* [TASK TO COMPLETE]
Produce word for word the lines of the data below running from the one that has "28: (87, 304, 3.32)" to the one that has "39: (132, 467, 2.28)", inclusive, and no others.

Collected data

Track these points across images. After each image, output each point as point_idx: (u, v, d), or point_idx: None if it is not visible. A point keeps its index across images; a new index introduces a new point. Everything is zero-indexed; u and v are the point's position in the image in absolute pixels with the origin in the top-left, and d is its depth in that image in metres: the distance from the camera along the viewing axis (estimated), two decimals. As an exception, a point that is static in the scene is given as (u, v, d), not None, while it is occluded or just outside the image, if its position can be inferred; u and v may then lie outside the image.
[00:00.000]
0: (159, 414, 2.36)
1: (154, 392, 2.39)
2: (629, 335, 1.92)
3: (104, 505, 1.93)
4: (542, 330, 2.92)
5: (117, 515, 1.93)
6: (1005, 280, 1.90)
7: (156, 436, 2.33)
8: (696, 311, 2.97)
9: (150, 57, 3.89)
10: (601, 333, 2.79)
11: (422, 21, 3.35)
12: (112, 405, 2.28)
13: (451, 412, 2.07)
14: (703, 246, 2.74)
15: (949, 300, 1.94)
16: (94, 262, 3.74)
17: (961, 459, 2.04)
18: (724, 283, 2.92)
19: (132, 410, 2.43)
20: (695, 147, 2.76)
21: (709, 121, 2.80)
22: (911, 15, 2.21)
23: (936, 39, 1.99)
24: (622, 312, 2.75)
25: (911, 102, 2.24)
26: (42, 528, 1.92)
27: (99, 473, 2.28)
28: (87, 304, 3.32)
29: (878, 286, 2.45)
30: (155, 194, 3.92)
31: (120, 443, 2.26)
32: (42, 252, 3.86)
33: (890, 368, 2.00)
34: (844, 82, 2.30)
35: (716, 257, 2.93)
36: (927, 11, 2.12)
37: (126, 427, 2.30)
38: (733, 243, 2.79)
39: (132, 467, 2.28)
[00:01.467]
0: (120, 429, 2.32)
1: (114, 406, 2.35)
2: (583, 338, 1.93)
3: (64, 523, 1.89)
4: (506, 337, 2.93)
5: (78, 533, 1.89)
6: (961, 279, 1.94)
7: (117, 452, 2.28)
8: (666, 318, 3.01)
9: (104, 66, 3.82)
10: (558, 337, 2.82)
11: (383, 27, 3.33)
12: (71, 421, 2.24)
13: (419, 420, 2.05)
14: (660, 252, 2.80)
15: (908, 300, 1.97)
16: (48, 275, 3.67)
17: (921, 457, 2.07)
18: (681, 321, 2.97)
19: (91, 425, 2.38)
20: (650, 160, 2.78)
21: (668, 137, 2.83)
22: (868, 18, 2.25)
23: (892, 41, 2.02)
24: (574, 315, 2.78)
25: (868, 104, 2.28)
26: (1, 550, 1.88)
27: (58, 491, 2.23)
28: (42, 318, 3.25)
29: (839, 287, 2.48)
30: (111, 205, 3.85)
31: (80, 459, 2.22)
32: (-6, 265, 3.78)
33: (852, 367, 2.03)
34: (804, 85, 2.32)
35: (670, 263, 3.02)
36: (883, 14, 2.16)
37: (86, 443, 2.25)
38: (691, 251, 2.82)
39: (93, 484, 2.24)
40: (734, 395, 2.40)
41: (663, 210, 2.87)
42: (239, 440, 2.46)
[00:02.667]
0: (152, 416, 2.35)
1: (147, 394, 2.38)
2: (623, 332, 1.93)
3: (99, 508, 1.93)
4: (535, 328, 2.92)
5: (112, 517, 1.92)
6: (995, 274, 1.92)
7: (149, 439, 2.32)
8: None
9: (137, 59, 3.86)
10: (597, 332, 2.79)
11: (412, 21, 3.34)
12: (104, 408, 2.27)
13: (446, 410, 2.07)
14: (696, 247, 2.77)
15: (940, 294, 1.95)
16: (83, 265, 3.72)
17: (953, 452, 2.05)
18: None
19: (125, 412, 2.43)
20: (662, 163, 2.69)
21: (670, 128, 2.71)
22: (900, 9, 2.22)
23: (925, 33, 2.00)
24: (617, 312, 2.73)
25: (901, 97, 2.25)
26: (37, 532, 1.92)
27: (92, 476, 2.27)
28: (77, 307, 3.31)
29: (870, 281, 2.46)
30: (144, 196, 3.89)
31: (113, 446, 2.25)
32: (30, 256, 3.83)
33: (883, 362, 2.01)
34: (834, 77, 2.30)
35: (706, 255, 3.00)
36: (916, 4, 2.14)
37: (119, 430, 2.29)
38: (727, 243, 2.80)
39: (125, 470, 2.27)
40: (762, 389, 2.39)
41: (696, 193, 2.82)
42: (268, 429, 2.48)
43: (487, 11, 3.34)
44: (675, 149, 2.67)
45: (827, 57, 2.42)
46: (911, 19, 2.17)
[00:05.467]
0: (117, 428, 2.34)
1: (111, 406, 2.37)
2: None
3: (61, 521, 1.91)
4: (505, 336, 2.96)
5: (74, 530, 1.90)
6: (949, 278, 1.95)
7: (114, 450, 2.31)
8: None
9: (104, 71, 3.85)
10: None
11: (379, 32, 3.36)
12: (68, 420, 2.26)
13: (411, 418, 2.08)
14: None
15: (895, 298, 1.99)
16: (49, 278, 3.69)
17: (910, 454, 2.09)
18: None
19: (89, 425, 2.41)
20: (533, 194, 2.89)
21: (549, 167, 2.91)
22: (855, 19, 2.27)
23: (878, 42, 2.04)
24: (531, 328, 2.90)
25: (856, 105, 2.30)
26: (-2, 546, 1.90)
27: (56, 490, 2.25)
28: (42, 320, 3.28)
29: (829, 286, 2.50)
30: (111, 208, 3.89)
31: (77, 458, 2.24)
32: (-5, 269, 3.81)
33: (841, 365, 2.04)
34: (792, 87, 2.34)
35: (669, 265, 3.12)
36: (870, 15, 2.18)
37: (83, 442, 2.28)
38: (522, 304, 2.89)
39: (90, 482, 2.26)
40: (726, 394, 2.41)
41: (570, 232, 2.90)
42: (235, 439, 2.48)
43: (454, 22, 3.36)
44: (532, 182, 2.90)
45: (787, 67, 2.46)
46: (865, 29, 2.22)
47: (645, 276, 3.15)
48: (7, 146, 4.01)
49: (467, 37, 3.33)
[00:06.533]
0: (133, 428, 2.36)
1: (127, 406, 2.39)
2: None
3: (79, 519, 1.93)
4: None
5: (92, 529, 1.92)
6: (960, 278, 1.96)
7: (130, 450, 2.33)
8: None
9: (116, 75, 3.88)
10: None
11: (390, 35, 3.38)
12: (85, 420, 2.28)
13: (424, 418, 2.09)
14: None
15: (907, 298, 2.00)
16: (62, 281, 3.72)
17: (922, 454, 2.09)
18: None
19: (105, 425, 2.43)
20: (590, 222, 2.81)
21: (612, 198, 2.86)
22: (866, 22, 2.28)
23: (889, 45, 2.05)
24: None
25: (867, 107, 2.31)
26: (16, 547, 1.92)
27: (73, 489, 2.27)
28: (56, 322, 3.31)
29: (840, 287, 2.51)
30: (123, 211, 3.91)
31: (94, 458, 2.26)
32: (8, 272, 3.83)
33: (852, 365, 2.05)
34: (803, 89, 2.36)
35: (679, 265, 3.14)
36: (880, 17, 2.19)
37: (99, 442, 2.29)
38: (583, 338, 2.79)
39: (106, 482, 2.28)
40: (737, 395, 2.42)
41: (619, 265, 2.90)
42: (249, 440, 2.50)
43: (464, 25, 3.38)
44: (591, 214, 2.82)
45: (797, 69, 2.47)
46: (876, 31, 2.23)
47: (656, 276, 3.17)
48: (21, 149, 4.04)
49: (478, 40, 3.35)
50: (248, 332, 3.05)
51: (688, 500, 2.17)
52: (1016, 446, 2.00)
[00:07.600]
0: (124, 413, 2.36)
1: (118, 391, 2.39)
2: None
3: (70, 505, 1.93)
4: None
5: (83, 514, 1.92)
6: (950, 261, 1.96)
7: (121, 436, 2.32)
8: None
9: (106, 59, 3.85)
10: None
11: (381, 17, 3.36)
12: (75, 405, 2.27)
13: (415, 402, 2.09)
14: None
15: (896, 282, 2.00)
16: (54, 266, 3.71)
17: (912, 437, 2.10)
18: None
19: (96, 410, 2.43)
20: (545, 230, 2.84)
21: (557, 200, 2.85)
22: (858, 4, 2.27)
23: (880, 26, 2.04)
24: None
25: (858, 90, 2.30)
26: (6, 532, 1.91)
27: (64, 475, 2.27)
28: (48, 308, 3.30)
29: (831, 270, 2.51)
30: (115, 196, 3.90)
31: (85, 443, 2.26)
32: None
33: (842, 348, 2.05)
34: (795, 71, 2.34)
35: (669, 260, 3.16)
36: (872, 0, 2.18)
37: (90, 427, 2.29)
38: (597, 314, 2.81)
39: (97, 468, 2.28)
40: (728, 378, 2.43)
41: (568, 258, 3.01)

* [TASK OUTPUT]
28: (87, 304, 3.32)
29: (878, 286, 2.45)
30: (155, 194, 3.92)
31: (120, 443, 2.26)
32: (42, 252, 3.86)
33: (890, 368, 2.00)
34: (844, 82, 2.30)
35: (716, 257, 2.93)
36: (927, 11, 2.12)
37: (126, 427, 2.30)
38: (733, 243, 2.79)
39: (132, 467, 2.28)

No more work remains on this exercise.